Furthermore, are markets too complacent about the economic outlook for 2024? The most recent expectations for the UK and Euroland economies are that they will both struggle to see growth of more than 1% in 2024, and the US is not set to materially outperform. The risks to the global economy from other geopolitical problems, credit issues and the overhang of monetary tightening are not adequately priced for, in my view, and some further warnings signs might be unearthed in data releases this week and next. The financial markets have seen significant falls in energy prices lately. Could that increase the disinflationary risks to the global production and distribution chains? What could lower interest rates in the major economies mean for interest rates elsewhere, and what about the potential for a weaker Chinese renminbi and its effect on global pricing?

After last week’s unsurprising decisions, will global central banks offer more Christmas cheer?

Last week saw nothing to surprise the financial markets in terms of the headline decisions from the Reserve Bank of Australia, the National Bank of Poland, the Bank of Canada or the Reserve Bank of India. Interest rates were left on hold, as more time will be taken to assess the domestic and imported inflation risks.

For this week, there are a large number of important decisions due from central banks outside of the major economies. The week kicks off with the Brazilian central bank on Wednesday expected to reduce interest rates by 50 basis points. The Philippines central bank is expected to leave interest rates on hold early on Thursday, a decision expected to be repeated by the Swiss National Bank and Norges Bank later on that day, ahead of the Bank of England and ECB decisions. Post those, attention will switch to Banxico (Mexico) and the central bank of Peru, the former expected to hold interest rates whilst the latter is forecast to cut by 25 basis points. 

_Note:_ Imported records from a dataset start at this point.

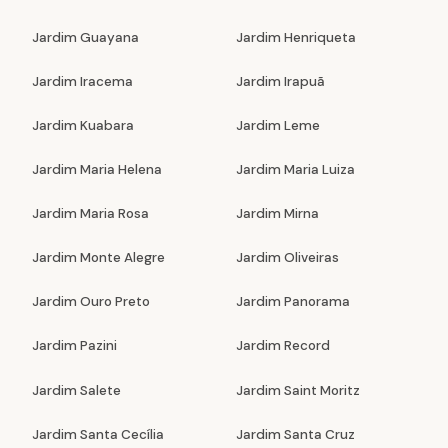
Jardim Guayana
Jardim Henriqueta
Jardim Iracema
Jardim Irapuã
Jardim Kuabara
Jardim Leme
Jardim Maria Helena
Jardim Maria Luiza
Jardim Maria Rosa
Jardim Mirna
Jardim Monte Alegre
Jardim Oliveiras
Jardim Ouro Preto
Jardim Panorama
Jardim Pazini
Jardim Record
Jardim Salete
Jardim Saint Moritz
Jardim Santa Cecília
Jardim Santa Cruz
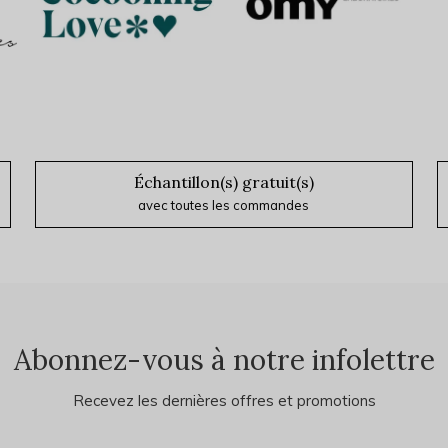
Brume parfumée c
20,00$CA
Avant les taxes
Échantillon(s) gratuit(s)
avec toutes les commandes
Abonnez-vous à notre infolettre
Recevez les dernières offres et promotions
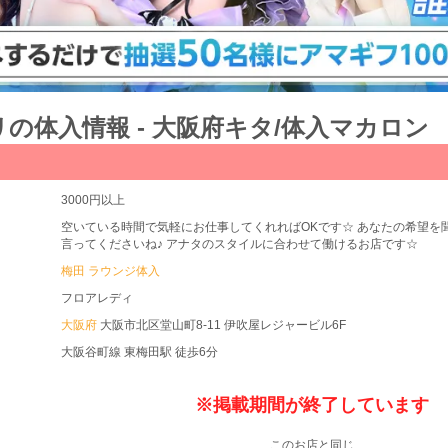
の体入情報 - 大阪府キタ/体入マカロン
3000円以上
空いている時間で気軽にお仕事してくれればOKです☆ あなたの希望を
言ってくださいね♪ アナタのスタイルに合わせて働けるお店です☆
梅田 ラウンジ体入
フロアレディ
大阪府
大阪市北区堂山町8-11 伊吹屋レジャービル6F
大阪谷町線 東梅田駅 徒歩6分
※掲載期間が終了しています
このお店と同じ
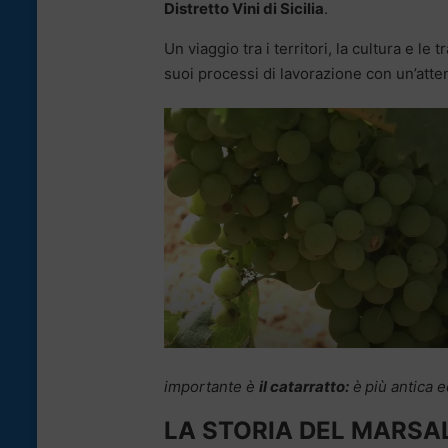
Distretto Vini di Sicilia
.
Un viaggio tra i territori, la cultura e le t
suoi processi di lavorazione con un’atten
importante è
il catarratto:
è
più antica 
LA STORIA DEL MARSA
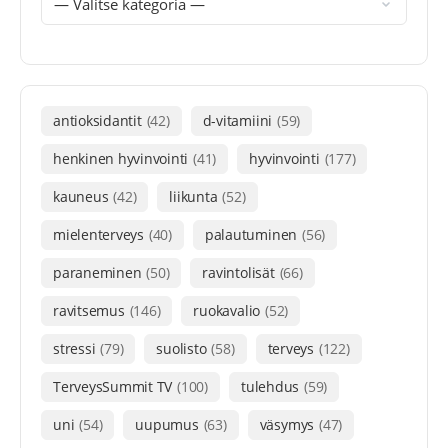
antioksidantit
(42)
d-vitamiini
(59)
henkinen hyvinvointi
(41)
hyvinvointi
(177)
kauneus
(42)
liikunta
(52)
mielenterveys
(40)
palautuminen
(56)
paraneminen
(50)
ravintolisät
(66)
ravitsemus
(146)
ruokavalio
(52)
stressi
(79)
suolisto
(58)
terveys
(122)
TerveysSummit TV
(100)
tulehdus
(59)
uni
(54)
uupumus
(63)
väsymys
(47)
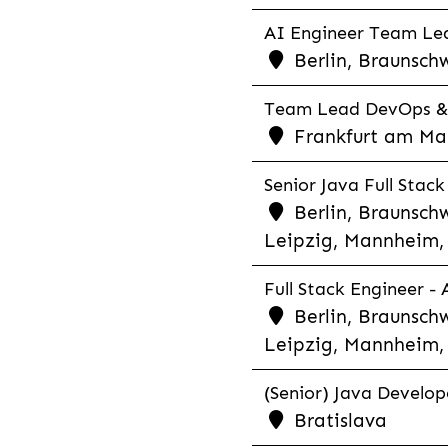
AI Engineer Team Lea
Berlin, Braunschw
Team Lead DevOps & C
Frankfurt am Main
Senior Java Full Stack
Berlin, Braunschw
Leipzig, Mannheim, 
Full Stack Engineer -
Berlin, Braunschw
Leipzig, Mannheim, 
(Senior) Java Develope
Bratislava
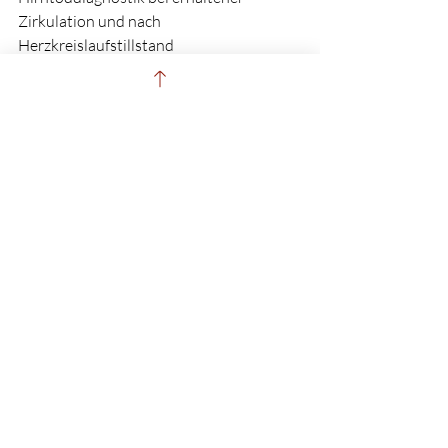
Zirkulation und nach 
Herzkreislaufstillstand
Zum Artikel
Herzkreislaufstillstand
Kommentare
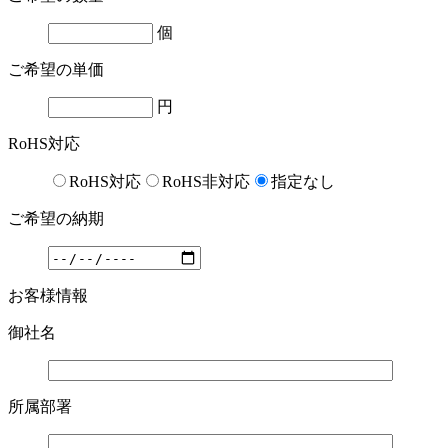
個
ご希望の単価
円
RoHS対応
RoHS対応
RoHS非対応
指定なし
ご希望の納期
お客様情報
御社名
所属部署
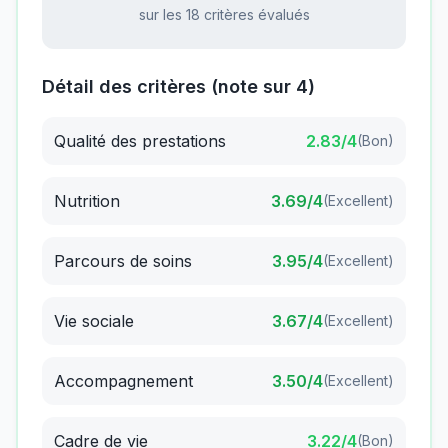
sur les 18 critères évalués
Détail des critères (note sur 4)
Qualité des prestations
2.83
/4
(
Bon
)
Nutrition
3.69
/4
(
Excellent
)
Parcours de soins
3.95
/4
(
Excellent
)
Vie sociale
3.67
/4
(
Excellent
)
Accompagnement
3.50
/4
(
Excellent
)
Cadre de vie
3.22
/4
(
Bon
)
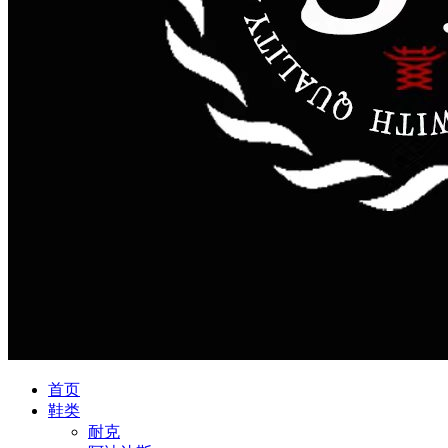
首页
鞋类
耐克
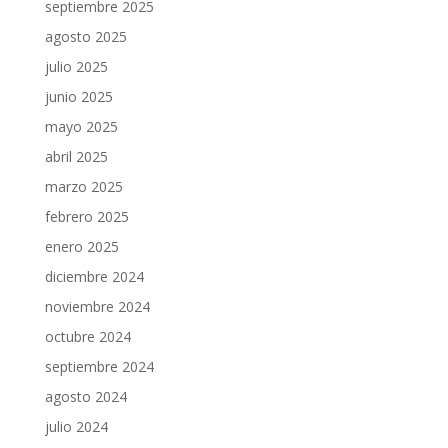
septiembre 2025
agosto 2025
julio 2025
junio 2025
mayo 2025
abril 2025
marzo 2025
febrero 2025
enero 2025
diciembre 2024
noviembre 2024
octubre 2024
septiembre 2024
agosto 2024
julio 2024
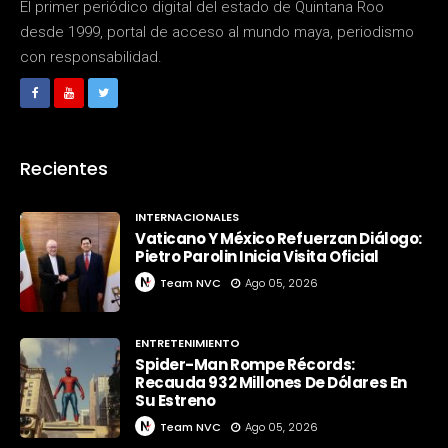
El primer periódico digital del estado de Quintana Roo
desde 1999, portal de acceso al mundo maya, periodismo
con responsabilidad.
Recientes
INTERNACIONALES
Vaticano Y México Refuerzan Diálogo:
Pietro Parolin Inicia Visita Oficial
Team NVC
Ago 05, 2026
ENTRETENIMIENTO
Spider-Man Rompe Récords:
Recauda 932 Millones De Dólares En
Su Estreno
Team NVC
Ago 05, 2026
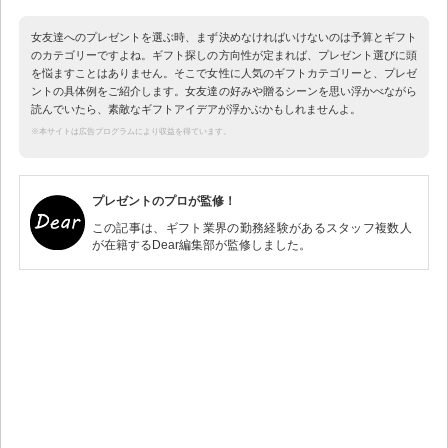
女友達へのプレゼントを選ぶ時、まず決めなければいけないのは予算とギフト
のカテゴリーですよね。ギフト探しの方向性が定まれば、プレゼント選びに頭
を悩ますことはありません。そこで女性に人気のギフトカテゴリーと、プレゼ
ントの具体例をご紹介します。女友達の好みや贈るシーンを思い浮かべながら
読んでいたら、素敵なギフトアイデアが浮かぶかもしれませんよ。
※本サイトは広告プログラムにより収益を得ています。
プレゼントのプロが監修！
この記事は、ギフト業界の勤務経験があるスタッフ複数人
が在籍するDear編集部が監修しました。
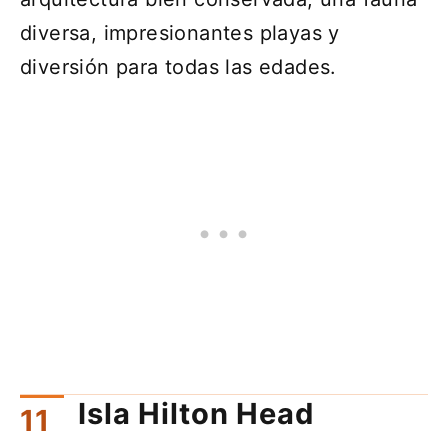
diversa, impresionantes playas y
diversión para todas las edades.
Isla Hilton Head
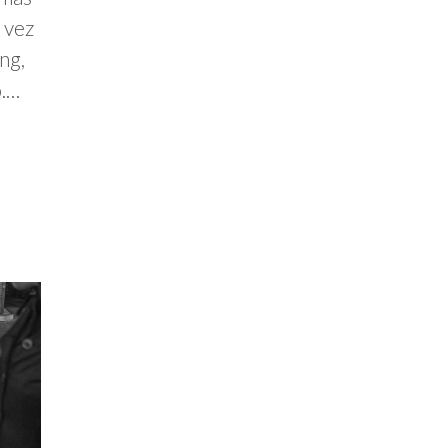
 vez
ng,
o.…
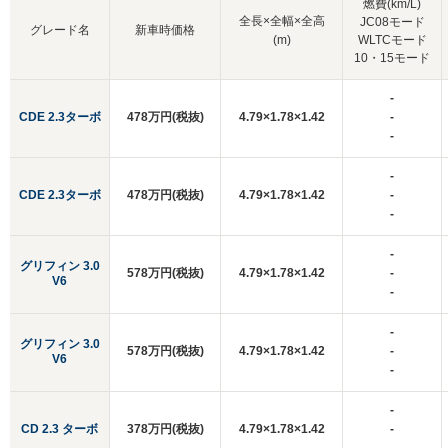
燃費(km/L)
全長×全幅×全高
JC08モード
グレード名
新車時価格
(m)
WLTCモード
10・15モード
-
CDE 2.3ターボ
478万円(税抜)
4.79×1.78×1.42
-
-
-
CDE 2.3ターボ
478万円(税抜)
4.79×1.78×1.42
-
-
-
グリフィン 3.0
578万円(税抜)
4.79×1.78×1.42
-
V6
-
-
グリフィン 3.0
578万円(税抜)
4.79×1.78×1.42
-
V6
-
-
CD 2.3 ターボ
378万円(税抜)
4.79×1.78×1.42
-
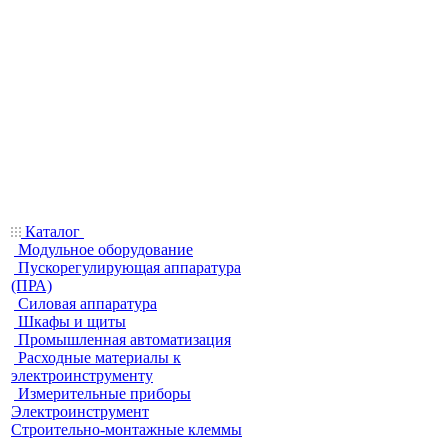
Каталог
Модульное оборудование
Пускорегулирующая аппаратура
(ПРА)
Силовая аппаратура
Шкафы и щиты
Промышленная автоматизация
Расходные материалы к
электроинструменту
Измерительные приборы
Электроинструмент
Строительно-монтажные клеммы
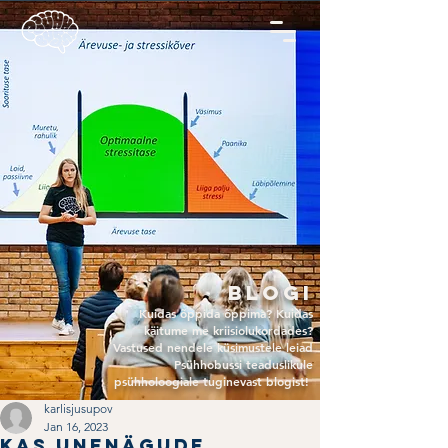
Blogi
Kuidas õppida õppima? Kuidas
käitume me kriisiolukordades?
Vastused nendele küsimustele leiad
Psühhobussi teaduslikule
psühholoogiale tuginevast blogist!
karlisjusupov
Jan 16, 2023
Kas unenägude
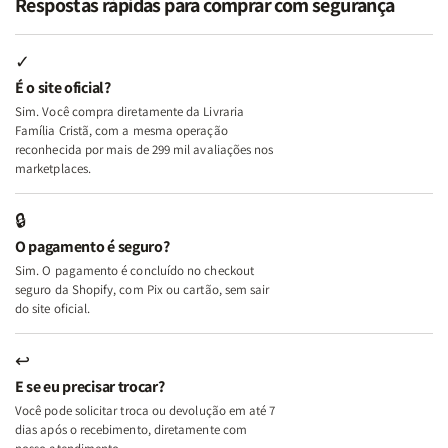
Respostas rápidas para comprar com segurança
Minhas
Minhas
Mulher
Mulher
Lutas
Lutas
Segundo
Segundo
Internas
Internas
Deus
Deus
✓
e
e
É o site oficial?
Deus
Deus
Sim. Você compra diretamente da Livraria
+
+
Família Cristã, com a mesma operação
A
A
reconhecida por mais de 299 mil avaliações nos
Mulher
Mulher
marketplaces.
que
que
Edifica
Edifica
🔒
o
o
O pagamento é seguro?
Lar
Lar
Sim. O pagamento é concluído no checkout
seguro da Shopify, com Pix ou cartão, sem sair
do site oficial.
↩
E se eu precisar trocar?
Você pode solicitar troca ou devolução em até 7
dias após o recebimento, diretamente com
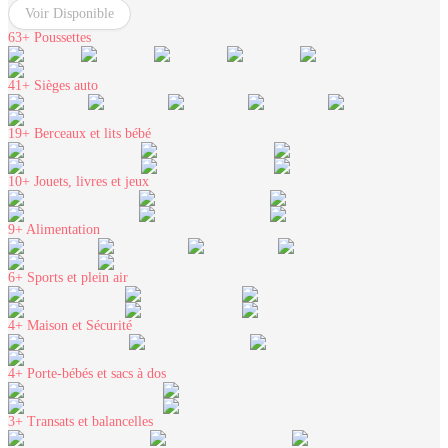
Voir Disponible
63+
Poussettes
41+
Sièges auto
19+
Berceaux et lits bébé
10+
Jouets, livres et jeux
9+
Alimentation
6+
Sports et plein air
4+
Maison et Sécurité
4+
Porte-bébés et sacs à dos
3+
Transats et balancelles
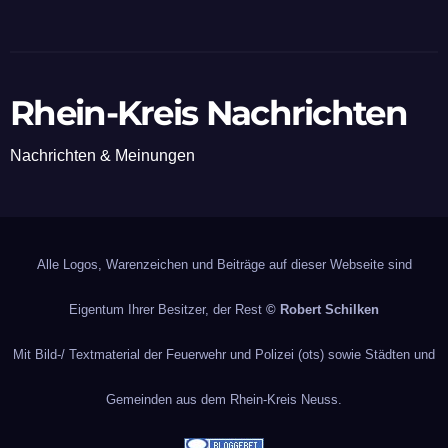
Rhein-Kreis Nachrichten
Nachrichten & Meinungen
Alle Logos, Warenzeichen und Beiträge auf dieser Webseite sind
Eigentum Ihrer Besitzer, der Rest
© Robert Schilken
Mit Bild-/ Textmaterial der Feuerwehr und Polizei (ots) sowie Städten und
Gemeinden aus dem Rhein-Kreis Neuss.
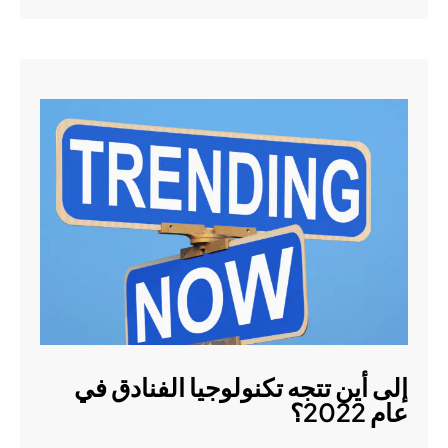
إلى أين تتجه تكنولوجيا الفنادق في
عام 2022؟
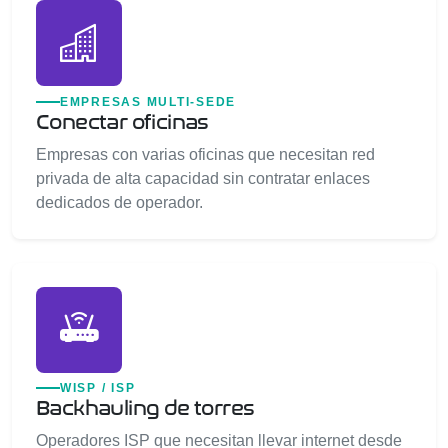
EMPRESAS MULTI-SEDE
Conectar oficinas
Empresas con varias oficinas que necesitan red
privada de alta capacidad sin contratar enlaces
dedicados de operador.
WISP / ISP
Backhauling de torres
Operadores ISP que necesitan llevar internet desde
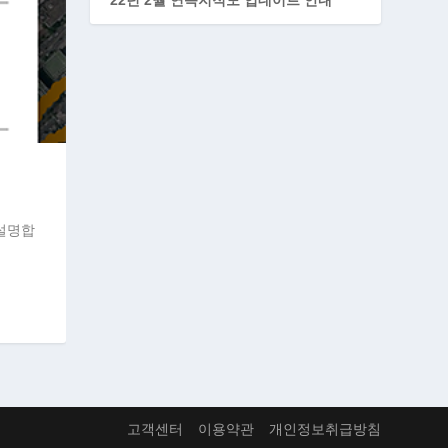
설명합
고객센터
이용약관
개인정보취급방침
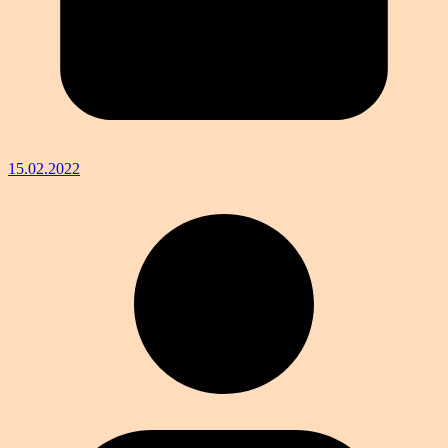
15.02.2022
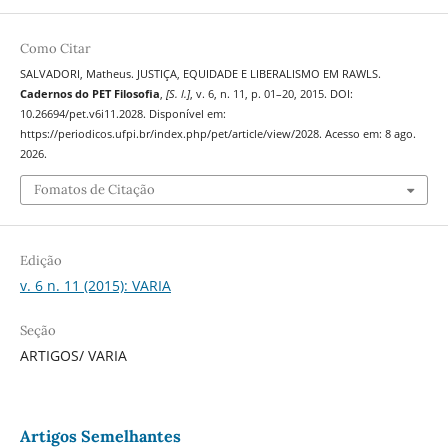
Como Citar
SALVADORI, Matheus. JUSTIÇA, EQUIDADE E LIBERALISMO EM RAWLS.
Cadernos do PET Filosofia
,
[S. l.]
, v. 6, n. 11, p. 01–20, 2015. DOI:
10.26694/pet.v6i11.2028. Disponível em:
https://periodicos.ufpi.br/index.php/pet/article/view/2028. Acesso em: 8 ago.
2026.
Fomatos de Citação
Edição
v. 6 n. 11 (2015): VARIA
Seção
ARTIGOS/ VARIA
Artigos Semelhantes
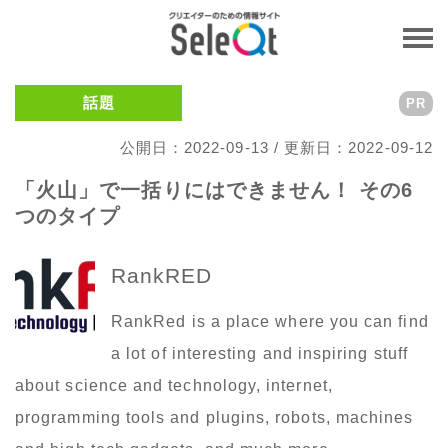
話題
PR
公開日：2022-09-13 / 更新日：2022-09-12
「火山」で一括りにはできません！ その6
つのタイプ
RankRED
RankRed is a place where you can find
a lot of interesting and inspiring stuff
about science and technology, internet,
programming tools and plugins, robots, machines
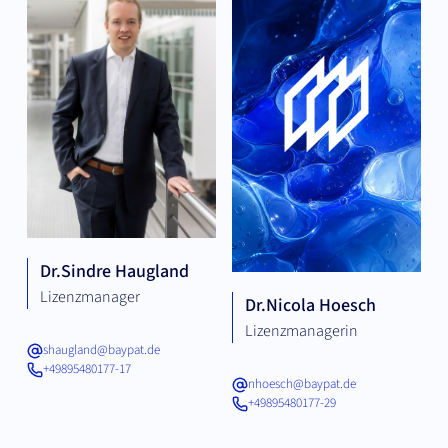
Dr.
Sindre Haugland
Lizenzmanager
Dr.
Nicola Hoesch
Lizenzmanagerin
shaugland@baypat.de
+49895480177-17
nhoesch@baypat.de
+49895480177-29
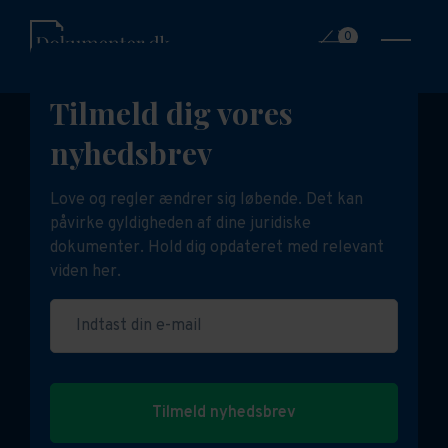
0
Tilmeld dig vores
nyhedsbrev
Love og regler ændrer sig løbende. Det kan
påvirke gyldigheden af dine juridiske
dokumenter. Hold dig opdateret med relevant
viden her.
Indtast din e-mail
Tilmeld nyhedsbrev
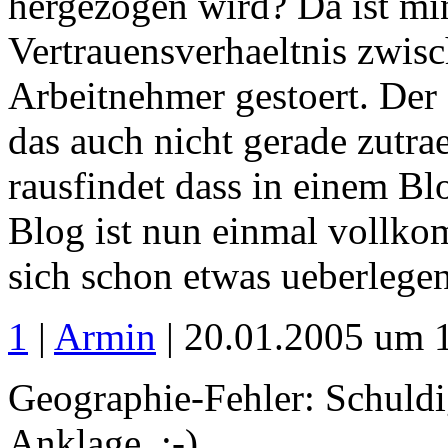
hergezogen wird? Da ist mi
Vertrauensverhaeltnis zwis
Arbeitnehmer gestoert. De
das auch nicht gerade zutra
rausfindet dass in einem Blo
Blog ist nun einmal vollkom
sich schon etwas ueberlege
1
|
Armin
| 20.01.2005 um 
Geographie-Fehler: Schuldi
Anklage. ;-)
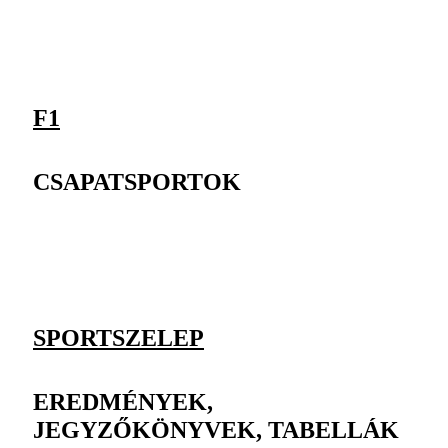
F1
CSAPATSPORTOK
SPORTSZELEP
EREDMÉNYEK,
JEGYZŐKÖNYVEK, TABELLÁK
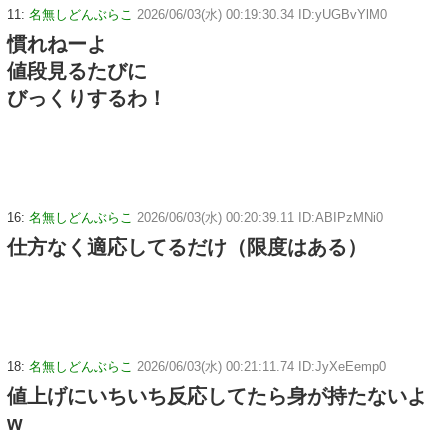
11:
名無しどんぶらこ
2026/06/03(水) 00:19:30.34 ID:yUGBvYlM0
慣れねーよ
値段見るたびに
びっくりするわ！
16:
名無しどんぶらこ
2026/06/03(水) 00:20:39.11 ID:ABIPzMNi0
仕方なく適応してるだけ（限度はある）
18:
名無しどんぶらこ
2026/06/03(水) 00:21:11.74 ID:JyXeEemp0
値上げにいちいち反応してたら身が持たないよ
w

The final decision is that of the Russian central bank, which is predicted to raise interest rates by 1 percentage point to the highest rate since Q2 last year. A steady upward creep in inflation in Russia and the ongoing bite of sanctions continues to cause problems in the economy. One other area of interest in these central bank meetings is whether the strength of currencies such as the Swiss Franc and Mexican Peso is causing the respective central bank a headache?